In those times, though, there wasn't much that could be done.

Cemetery Celebrities

The story of Josephine's Rose is the third in an ongoing 'Cemetery Celebrity' series from the Mountain View Cemetery. Here are the two others:

  • Clarence Chesterfield Howerton (a.k.a. Major Mite) - famous for his role in the 1939 film Wizard of Oz
  • William Livingston Holmes - the first sheriff of Clackamas County. His family also deeded land to Oregon City for a public cemetery - which is today Mountain View Cemetery.
When Dr. John McLoughlin, a family friend (and notable name in our state's history - he's known as the 'Father of Oregon'), heard about Josephine, he brought her something special.

"When John McLoughlin heard that Josephine was sick, he cut a rose out of his garden - dug it up, put it in a pot and brought it down and planted it outside the window of her house so that she could see the little rose," Wright said. "I don't know if it was blooming - probably not in January. But she died in March."

Josephine never made it to her 13th birthday in April and her brother died not long after she did. The family buried their two children next to each other and their mother then took the rose from outside her daughter's window and planted it at the grave site.

Since then, the rose that McLoughlin gave to Josephine has been there - blooming during the spring and summer months and dying off in the fall and winter.
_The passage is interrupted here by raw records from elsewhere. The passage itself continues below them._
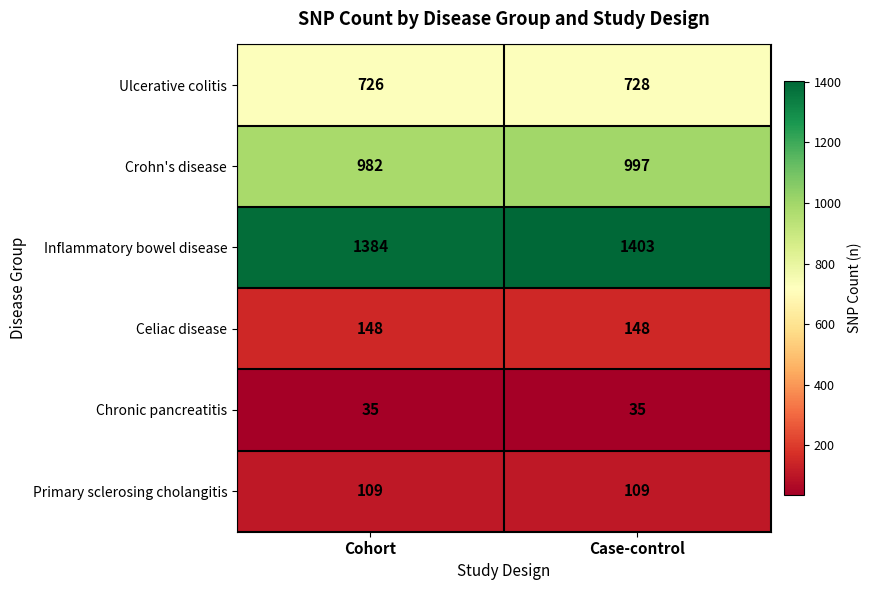

What is the approximate value of Ulcerative colitis at Case-control?

728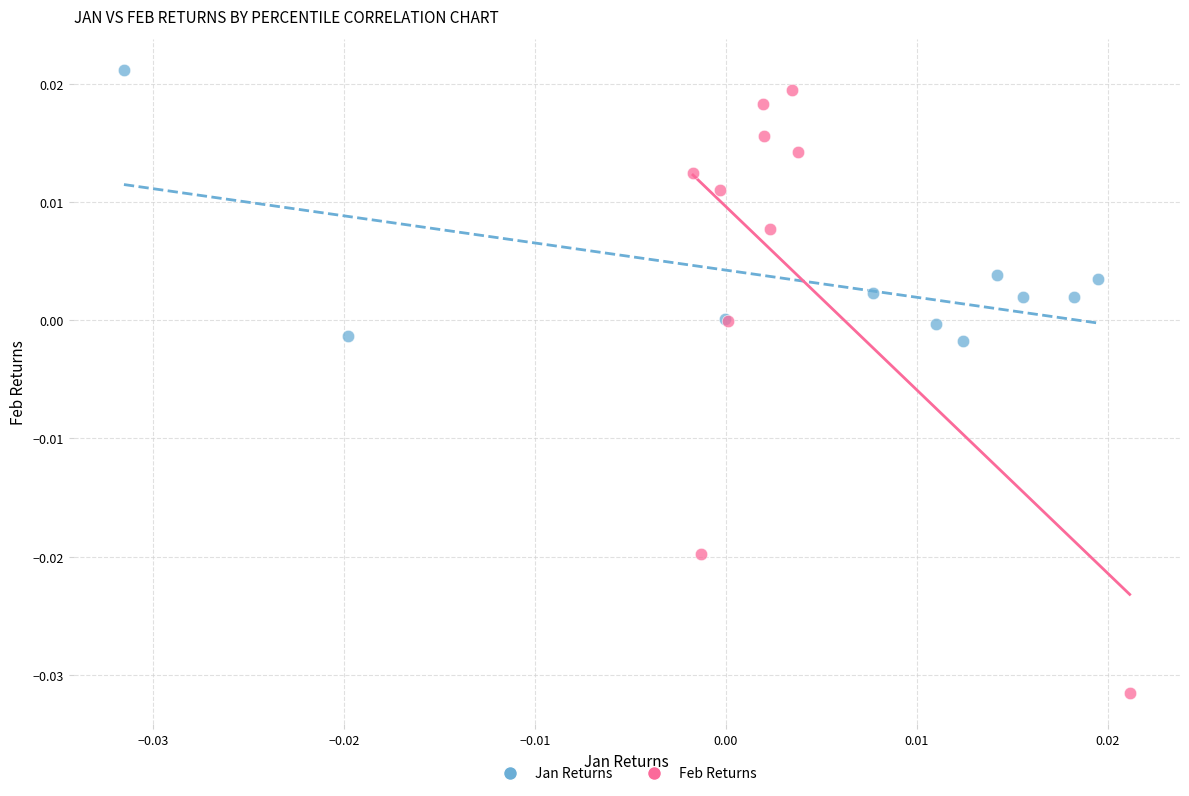

Which series has the largest Y range (max minus min)?

Feb Returns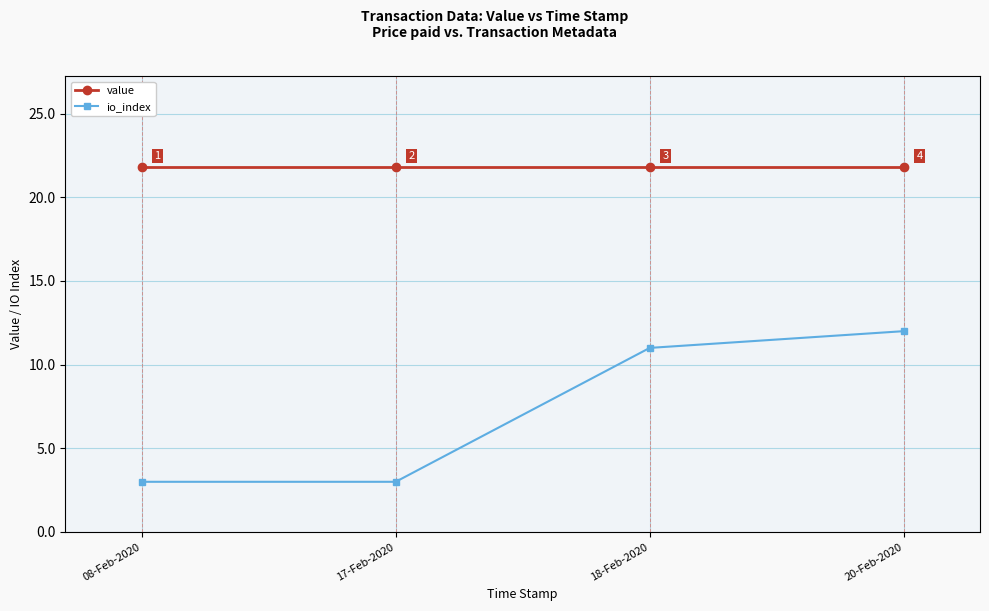

How many values in the io_index series are below 11?

2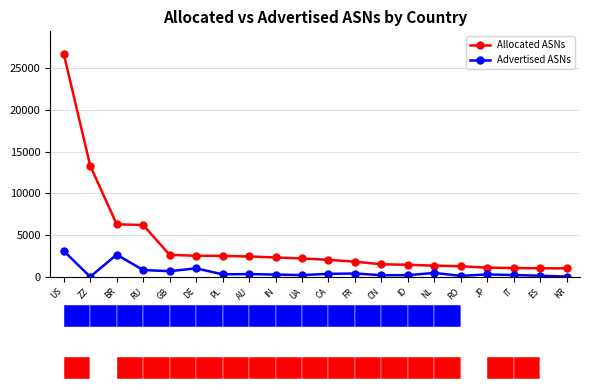

Which series has the largest total across all categories?

Allocated ASNs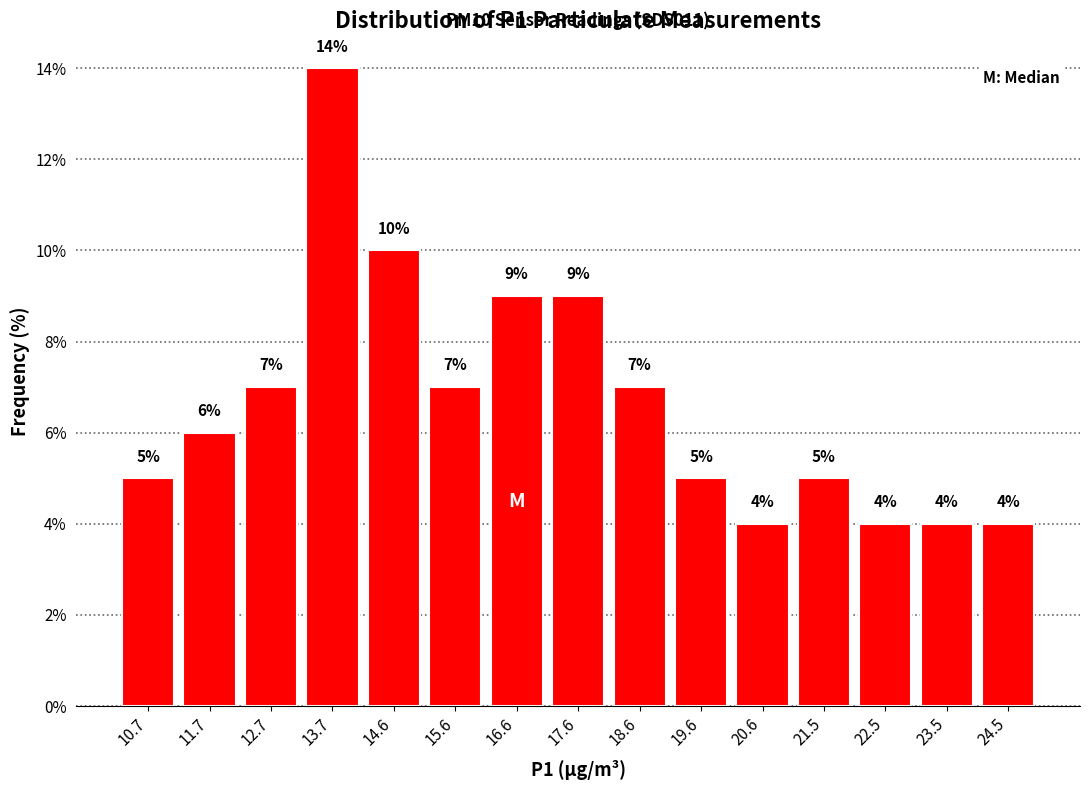

How tall is the bar that spans 13.2 to 14.1 on the x-axis? The bar edges are not printed on the chart, so give them approximately, as read against the axis.

14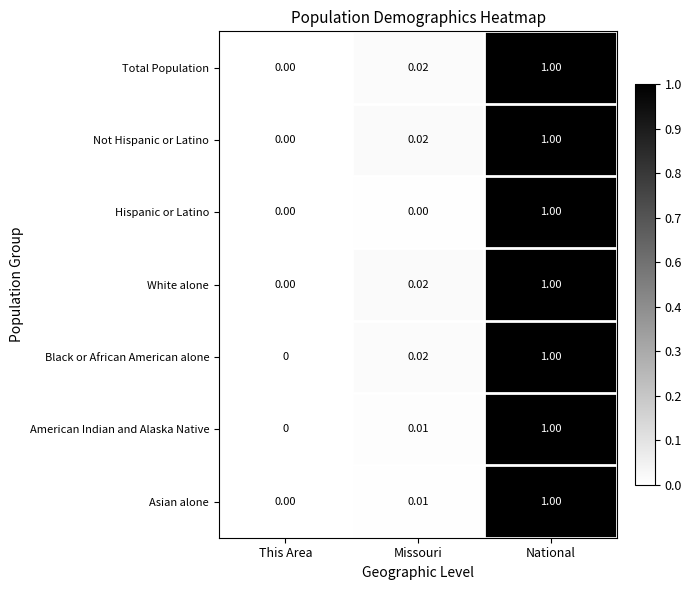

Rank the categories by American Indian and Alaska Native value from highest to lowest.

National, Missouri, This Area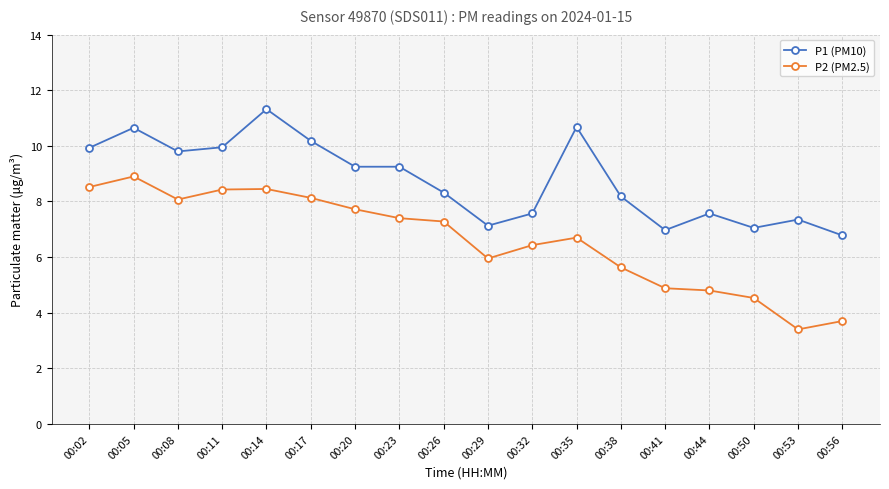

Rank the series by their average value, from lowest to highest.

P2 (PM2.5), P1 (PM10)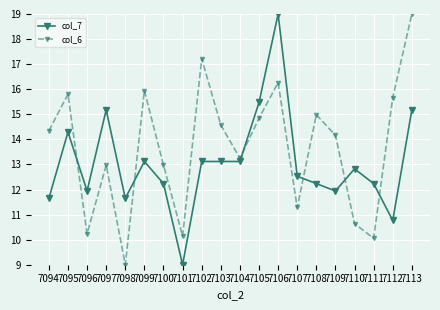

Is it true that col_7 equals 11.9 at 7096?

True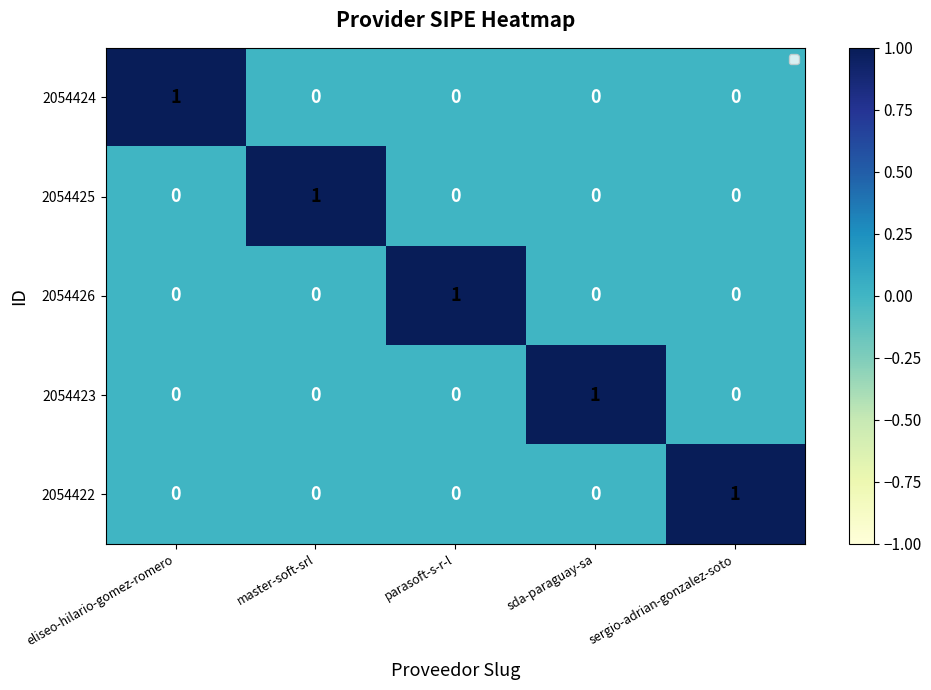

Which category has the highest value in the 2054423 series?

sda-paraguay-sa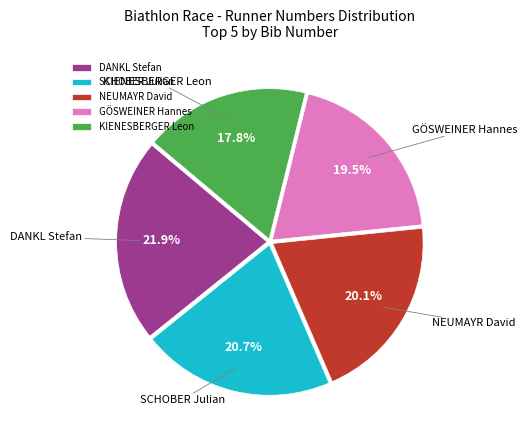

Count the number of slices in the pie.

5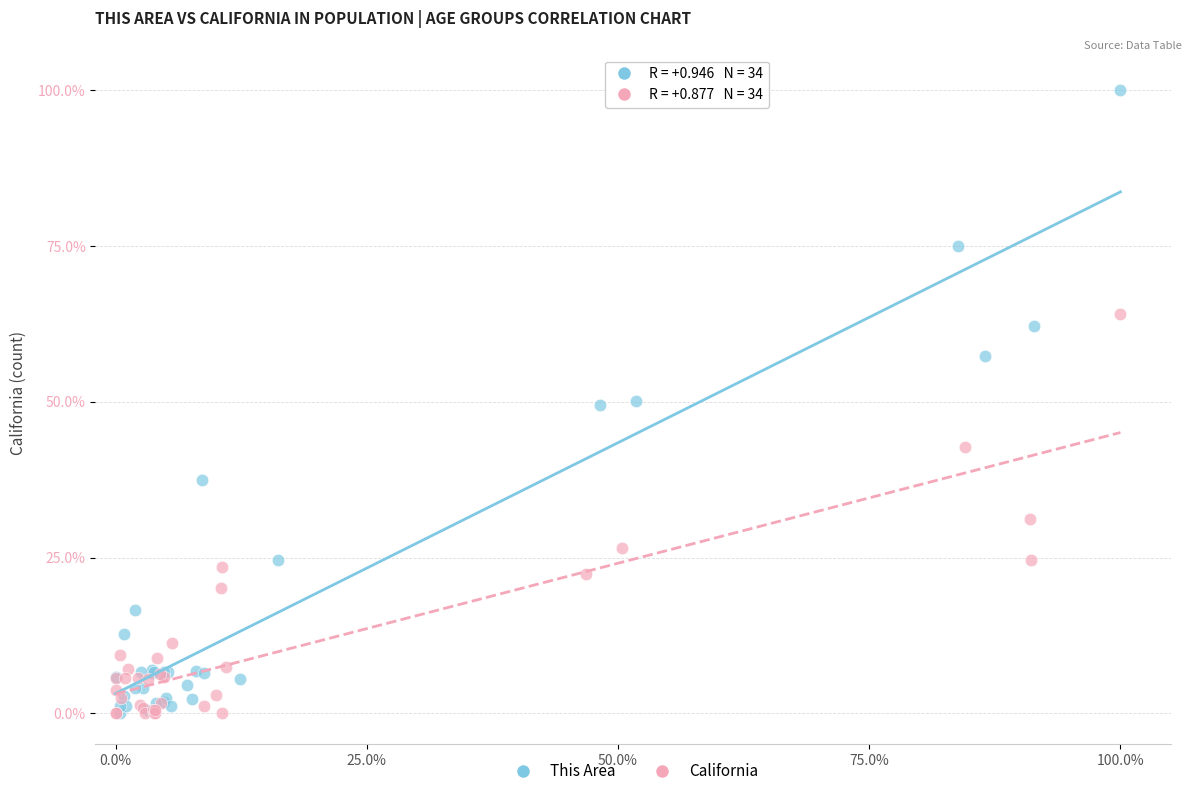

Which series has the widest spread of Y values?

This Area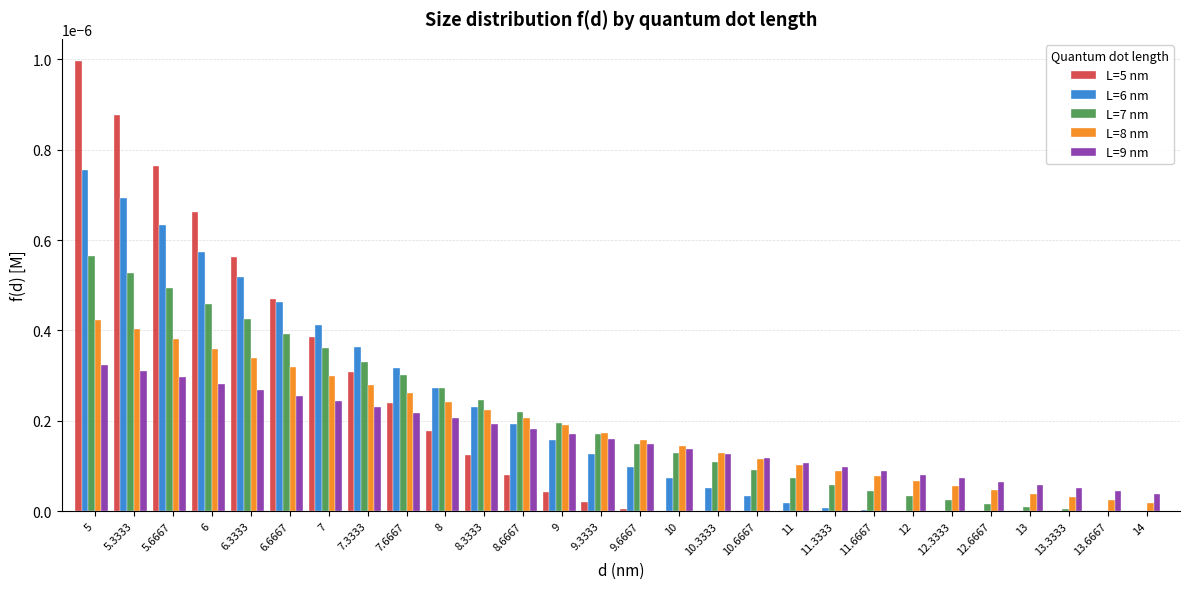

True or false: L=8 nm has a value of 0.0 at 9.6667.

True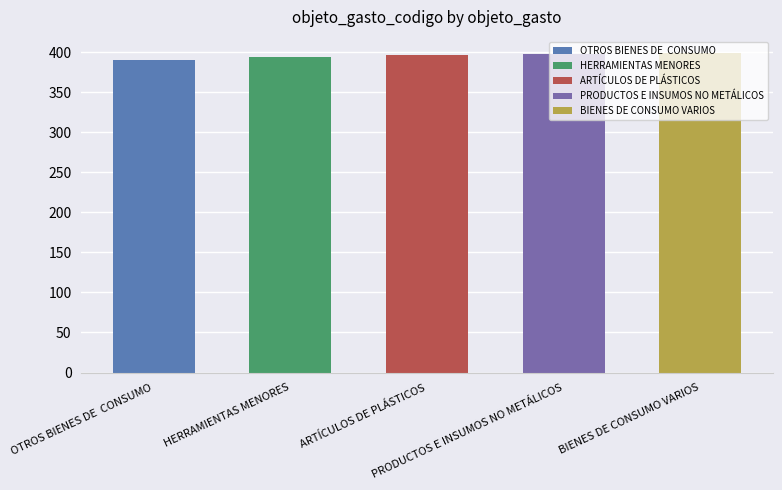

Rank the categories by value from lowest to highest.

OTROS BIENES DE  CONSUMO, HERRAMIENTAS MENORES, ARTÍCULOS DE PLÁSTICOS, PRODUCTOS E INSUMOS NO METÁLICOS, BIENES DE CONSUMO VARIOS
And at one point, it was almost wiped out. You see for years, the rose bush was mowed over before anyone realized the significance of the plant.

"Then a historian came along and all of a sudden discovered that 'hey that is the bush - that is the sacred bush,' " Wright said.

If You Go

Mountain View Cemetery is located at 500 Hilda Street in Oregon City. The childrens' grave site is on the left as you enter the grounds (in the pioneer section of the cemetery).

Look for the black fence that surrounds the grave site. There are also many other notable grave sites at Mountain View Cemetery - ask someone there to point them out.

A fence now protects the childrens' grave site and the rose bush that their mother planted for them. Right now, even in the heat of summer, the plant is healthy but its blooms are dried and the once vibrant petals are nearly gone.

Although Wright brought a few of his own roses for the children this week, there is a certain amount of sadness in seeing a withering Josephine's Rose at their grave.

But come spring, those roses will certainly bloom once again - a lasting reminder of a mother's love for the children she lost.